Collected data entries:
####################

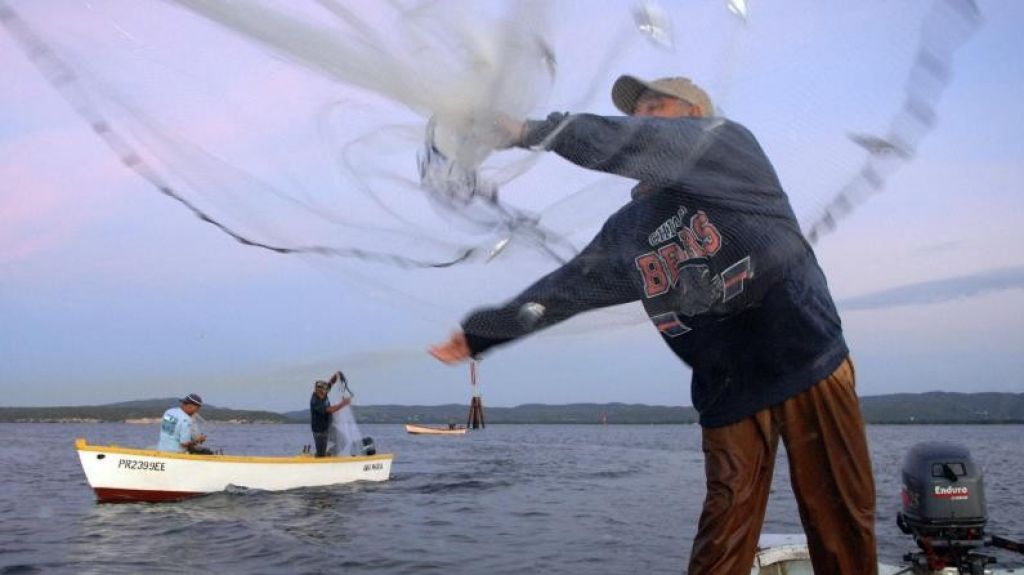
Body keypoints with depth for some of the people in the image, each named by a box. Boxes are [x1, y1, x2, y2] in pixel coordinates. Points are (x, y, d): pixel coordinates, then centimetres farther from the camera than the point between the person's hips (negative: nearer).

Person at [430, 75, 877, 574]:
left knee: (842, 522, 3)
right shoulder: (626, 231, 12)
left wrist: (541, 131, -20)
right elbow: (564, 286, 16)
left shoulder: (729, 144, -1)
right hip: (729, 388, 4)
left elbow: (642, 146, -20)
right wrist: (481, 333, 18)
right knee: (725, 529, -1)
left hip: (809, 362, -3)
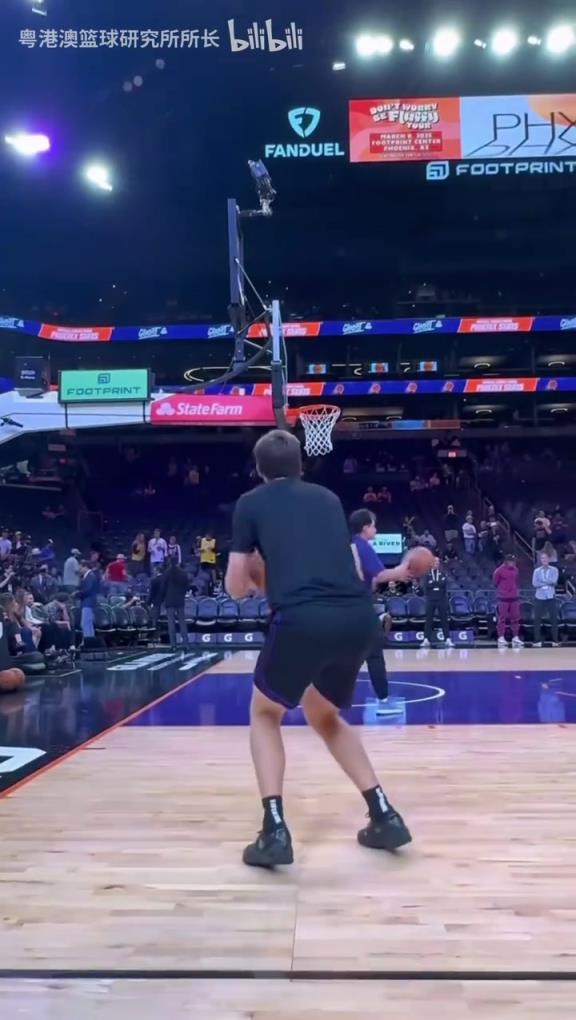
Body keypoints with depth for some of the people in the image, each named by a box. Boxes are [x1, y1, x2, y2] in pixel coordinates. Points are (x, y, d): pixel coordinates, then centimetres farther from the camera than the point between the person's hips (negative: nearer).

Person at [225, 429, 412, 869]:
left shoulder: (251, 503, 14)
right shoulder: (328, 498, 24)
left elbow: (236, 588, 14)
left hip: (302, 619, -4)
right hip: (359, 616, 4)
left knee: (265, 714, 23)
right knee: (324, 715, 30)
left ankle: (275, 831, 11)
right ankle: (385, 815, 25)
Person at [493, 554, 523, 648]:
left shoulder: (516, 570, 6)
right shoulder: (499, 570, -11)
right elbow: (495, 582, 1)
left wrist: (515, 590, 13)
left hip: (514, 597, 5)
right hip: (503, 598, -5)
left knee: (515, 618, 6)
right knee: (502, 618, -2)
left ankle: (515, 638, 12)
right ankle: (501, 638, 1)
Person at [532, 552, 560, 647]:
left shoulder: (554, 569, 3)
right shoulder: (536, 571, 5)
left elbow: (554, 581, -13)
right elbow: (534, 584, -7)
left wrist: (542, 580, -8)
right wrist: (548, 583, -11)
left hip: (551, 597, -1)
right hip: (539, 597, 1)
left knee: (554, 619, -1)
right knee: (537, 619, 0)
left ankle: (555, 641, 6)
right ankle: (537, 641, 4)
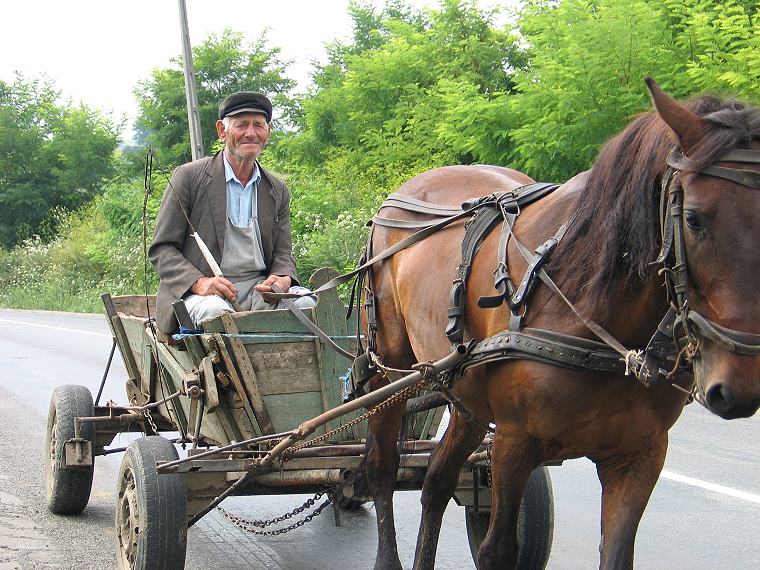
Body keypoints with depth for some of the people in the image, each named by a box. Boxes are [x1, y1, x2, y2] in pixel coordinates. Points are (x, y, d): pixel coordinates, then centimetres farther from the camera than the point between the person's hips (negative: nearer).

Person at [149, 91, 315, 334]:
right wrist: (199, 283, -19)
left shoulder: (277, 191, 17)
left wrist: (282, 279, -10)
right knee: (215, 311, -38)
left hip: (258, 288, 4)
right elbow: (161, 249, 0)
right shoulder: (188, 177, 2)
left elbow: (282, 254, 17)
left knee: (305, 302, -25)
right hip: (203, 293, -4)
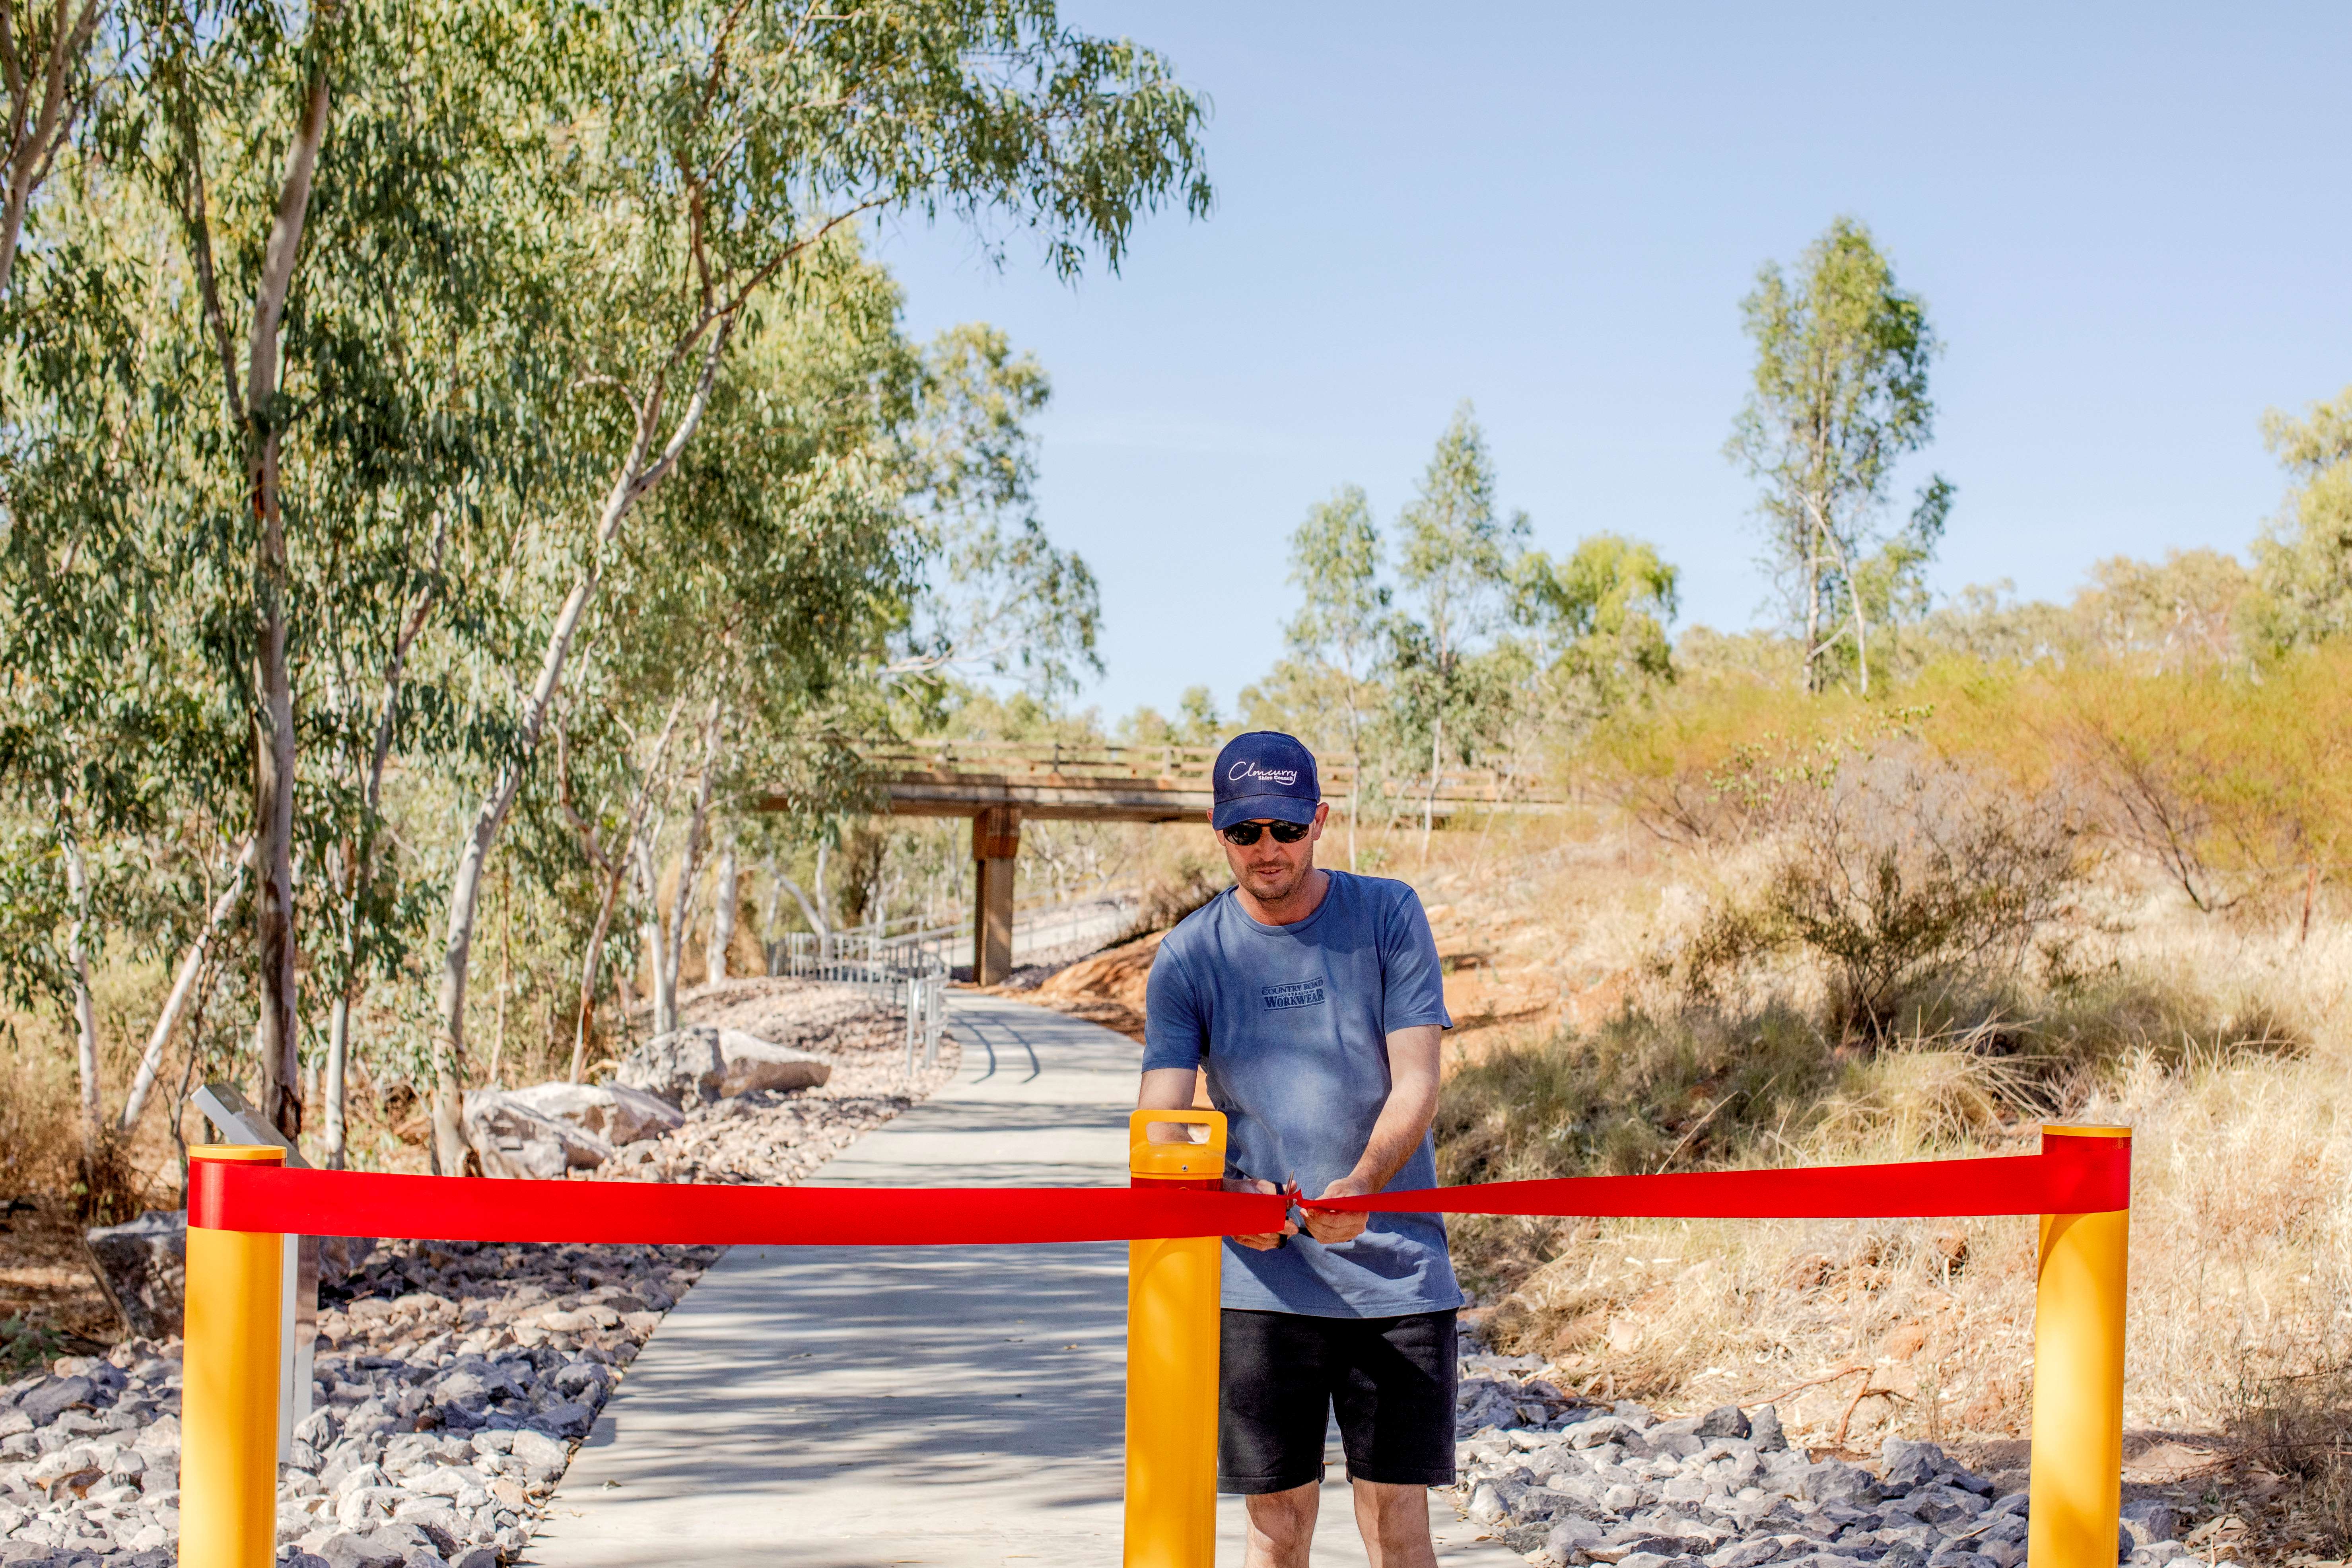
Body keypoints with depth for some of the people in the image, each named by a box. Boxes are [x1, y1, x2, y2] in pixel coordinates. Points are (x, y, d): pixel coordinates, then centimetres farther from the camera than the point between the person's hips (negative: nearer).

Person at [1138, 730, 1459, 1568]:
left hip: (1395, 1270, -1)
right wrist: (1223, 1192, -26)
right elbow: (1158, 1123, -4)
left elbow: (1416, 1082, -6)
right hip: (1260, 1278, 1)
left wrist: (1361, 1185, -26)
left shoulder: (1388, 914, 1)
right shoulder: (1190, 954, 2)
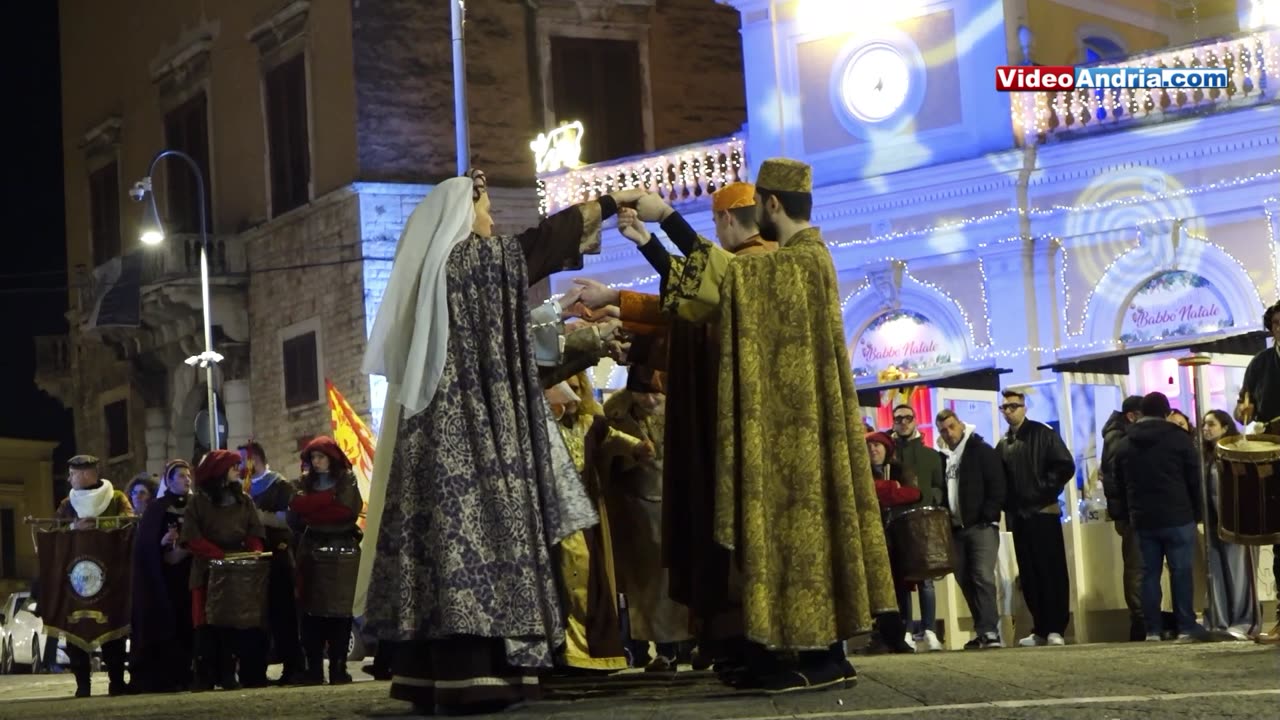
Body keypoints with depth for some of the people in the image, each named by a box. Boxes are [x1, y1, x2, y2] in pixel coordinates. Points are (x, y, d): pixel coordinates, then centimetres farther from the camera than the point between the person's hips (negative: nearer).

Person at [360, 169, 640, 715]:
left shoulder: (429, 269, 17)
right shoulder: (473, 256, -5)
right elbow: (542, 239, 0)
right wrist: (615, 200, 9)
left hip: (439, 425, 9)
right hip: (470, 427, -8)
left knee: (448, 531, 4)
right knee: (477, 528, -11)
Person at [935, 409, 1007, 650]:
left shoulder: (982, 451, -2)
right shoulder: (942, 457, 14)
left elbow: (997, 488, -8)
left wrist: (986, 518, -15)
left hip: (981, 526, -6)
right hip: (956, 529, 6)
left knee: (983, 577, -14)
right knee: (965, 580, 6)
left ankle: (990, 632, -17)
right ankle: (982, 631, 12)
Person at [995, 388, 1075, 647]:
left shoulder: (1042, 434, -1)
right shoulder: (1003, 445, 16)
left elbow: (1065, 466, -8)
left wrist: (1046, 491, -10)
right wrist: (1007, 504, 5)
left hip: (1043, 513, -6)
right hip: (1018, 517, 6)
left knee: (1052, 572, -6)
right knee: (1029, 577, 6)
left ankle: (1056, 628, -7)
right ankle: (1041, 629, 11)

####################

▸ Exercise instructions: Filter the lines above and copy out each one that contains the string "ankle".

▸ Output for this exercise:
left ankle: (275, 831, 11)
right ankle: (385, 815, 25)
left ankle: (515, 638, 12)
right ankle: (501, 638, 1)
left ankle: (555, 641, 6)
right ankle: (537, 641, 4)
left ankle: (990, 632, -17)
right ankle: (982, 631, 12)
left ankle: (1056, 628, -7)
right ankle: (1041, 629, 11)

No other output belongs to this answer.